The Essential Role of Lipopolysaccharide-Binding Protein in Protection of Mice Against a Peritoneal Salmonella Infection Involves the Rapid Induction of an Inflammatory Response

• Published in: The Journal of immunology (1950) Vol. 167; no. 3; pp. 1624 - 1628
• Main Authors: Heinrich, Jan-Michael, Bernheiden, Martin, Minigo, Gabriela, Yang, Kang Kang, Schutt, Christine, Mannel, Daniela N, Jack, Robert S
• Format: Journal Article
• Language: English
• Published: United States Am Assoc Immnol 01.08.2001
• Subjects: Acute-Phase Proteins; Animals; Carrier Proteins - administration & dosage; Carrier Proteins - genetics; Carrier Proteins - physiology; Genetic Predisposition to Disease; Humans; Injections, Intraperitoneal; LBP protein; Lipopolysaccharides - metabolism; Lung - microbiology; Lung - pathology; Membrane Glycoproteins; Mice; Mice, Inbred BALB C; Mice, Inbred CBA; Mice, Knockout; Peritoneum - microbiology; Peritoneum - pathology; Peritonitis - genetics; Peritonitis - immunology; Peritonitis - pathology; Peritonitis - prevention & control; Phenotype; Recombinant Proteins - administration & dosage; Salmonella; Salmonella Infections, Animal - genetics; Salmonella Infections, Animal - immunology; Salmonella Infections, Animal - pathology; Salmonella Infections, Animal - prevention & control; Salmonella typhimurium - growth & development; Salmonella typhimurium - immunology; Tumor Necrosis Factor-alpha - administration & dosage; Tumor Necrosis Factor-alpha - genetics; Tumor Necrosis Factor-alpha - therapeutic use
• ISSN: 0022-1767; 1550-6606
• DOI: 10.4049/jimmunol.167.3.1624

Acute and chronic hyperinflammation are of major clinical concern, and many treatment strategies are therefore directed to inactivating parts of the inflammatory system.
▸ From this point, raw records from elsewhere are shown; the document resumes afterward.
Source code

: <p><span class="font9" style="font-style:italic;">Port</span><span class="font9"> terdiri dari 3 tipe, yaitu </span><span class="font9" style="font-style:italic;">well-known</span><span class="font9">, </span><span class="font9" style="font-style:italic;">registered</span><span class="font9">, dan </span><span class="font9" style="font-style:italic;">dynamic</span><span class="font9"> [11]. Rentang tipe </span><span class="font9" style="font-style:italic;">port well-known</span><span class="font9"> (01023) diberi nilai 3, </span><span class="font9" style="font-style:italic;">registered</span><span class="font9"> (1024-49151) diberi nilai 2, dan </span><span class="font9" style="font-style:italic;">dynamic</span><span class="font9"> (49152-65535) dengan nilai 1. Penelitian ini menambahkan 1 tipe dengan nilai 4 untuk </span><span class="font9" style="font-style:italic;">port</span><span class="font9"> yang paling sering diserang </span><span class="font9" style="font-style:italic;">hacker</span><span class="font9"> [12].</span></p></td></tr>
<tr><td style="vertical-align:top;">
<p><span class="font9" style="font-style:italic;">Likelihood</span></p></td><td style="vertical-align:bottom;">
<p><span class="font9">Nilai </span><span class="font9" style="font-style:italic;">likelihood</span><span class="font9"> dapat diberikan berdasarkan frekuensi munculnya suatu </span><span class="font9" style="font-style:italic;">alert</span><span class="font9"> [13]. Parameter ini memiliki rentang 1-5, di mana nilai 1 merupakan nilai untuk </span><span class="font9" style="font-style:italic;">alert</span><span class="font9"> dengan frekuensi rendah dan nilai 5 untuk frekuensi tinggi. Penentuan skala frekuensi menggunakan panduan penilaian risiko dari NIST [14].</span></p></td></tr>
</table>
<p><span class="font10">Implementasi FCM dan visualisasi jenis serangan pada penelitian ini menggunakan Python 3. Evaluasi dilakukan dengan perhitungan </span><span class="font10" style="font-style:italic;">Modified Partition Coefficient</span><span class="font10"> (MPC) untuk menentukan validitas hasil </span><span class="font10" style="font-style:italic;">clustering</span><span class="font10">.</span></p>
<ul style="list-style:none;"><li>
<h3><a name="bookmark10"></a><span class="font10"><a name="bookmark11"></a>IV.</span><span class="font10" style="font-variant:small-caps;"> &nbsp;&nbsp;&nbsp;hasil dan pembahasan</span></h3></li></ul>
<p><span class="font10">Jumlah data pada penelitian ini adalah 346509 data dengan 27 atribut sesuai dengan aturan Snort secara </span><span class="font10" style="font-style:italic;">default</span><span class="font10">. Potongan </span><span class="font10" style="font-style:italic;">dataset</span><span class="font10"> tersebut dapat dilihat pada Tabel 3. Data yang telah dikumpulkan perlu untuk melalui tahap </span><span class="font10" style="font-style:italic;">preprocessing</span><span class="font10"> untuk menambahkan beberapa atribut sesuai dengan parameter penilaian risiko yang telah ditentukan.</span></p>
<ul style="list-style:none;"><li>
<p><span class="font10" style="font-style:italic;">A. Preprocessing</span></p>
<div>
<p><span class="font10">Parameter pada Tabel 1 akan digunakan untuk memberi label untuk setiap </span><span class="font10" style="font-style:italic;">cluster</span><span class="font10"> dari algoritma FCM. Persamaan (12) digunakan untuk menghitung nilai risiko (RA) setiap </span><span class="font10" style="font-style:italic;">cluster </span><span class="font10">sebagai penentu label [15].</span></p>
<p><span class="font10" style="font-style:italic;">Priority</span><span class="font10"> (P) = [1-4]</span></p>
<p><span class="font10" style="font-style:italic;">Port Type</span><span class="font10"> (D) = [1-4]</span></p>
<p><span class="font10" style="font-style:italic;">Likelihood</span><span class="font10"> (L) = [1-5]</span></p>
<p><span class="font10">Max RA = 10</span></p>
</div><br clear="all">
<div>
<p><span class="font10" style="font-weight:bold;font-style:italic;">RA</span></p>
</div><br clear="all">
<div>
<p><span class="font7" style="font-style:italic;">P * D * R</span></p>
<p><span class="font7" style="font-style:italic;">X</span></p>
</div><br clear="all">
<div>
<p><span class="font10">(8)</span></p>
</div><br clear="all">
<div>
However, survival depends on responding quickly to pathogen attack, and since the adaptive immune system requires several days to adequately react, we rely initially on a range of innate defenses, many of which operate by activating parts of the inflammatory network. For example, LPS-binding protein (LBP) can transfer the LPS of Gram-negative bacteria to CD14 on the surface of macrophages, and this initiates an inflammatory reaction. However, the importance of this chain of events in infection is unclear. First, the innate system is redundant, and bacteria have many components that may serve as targets for it. Second, LBP can transfer LPS to other acceptors that do not induce inflammation. In this study, we show that innate defense against a lethal peritoneal infection with Salmonella requires a direct proinflammatory involvement of LBP, and that this is a major nonredundant function of LBP in this infection model. This emphasizes that blocking the LBP-initiated inflammatory cascade disables an essential defense pathway. Any anti-inflammatory protection that may be achieved must be balanced against the risks inherent in blinding the innate system to the presence of Gram-negative pathogens.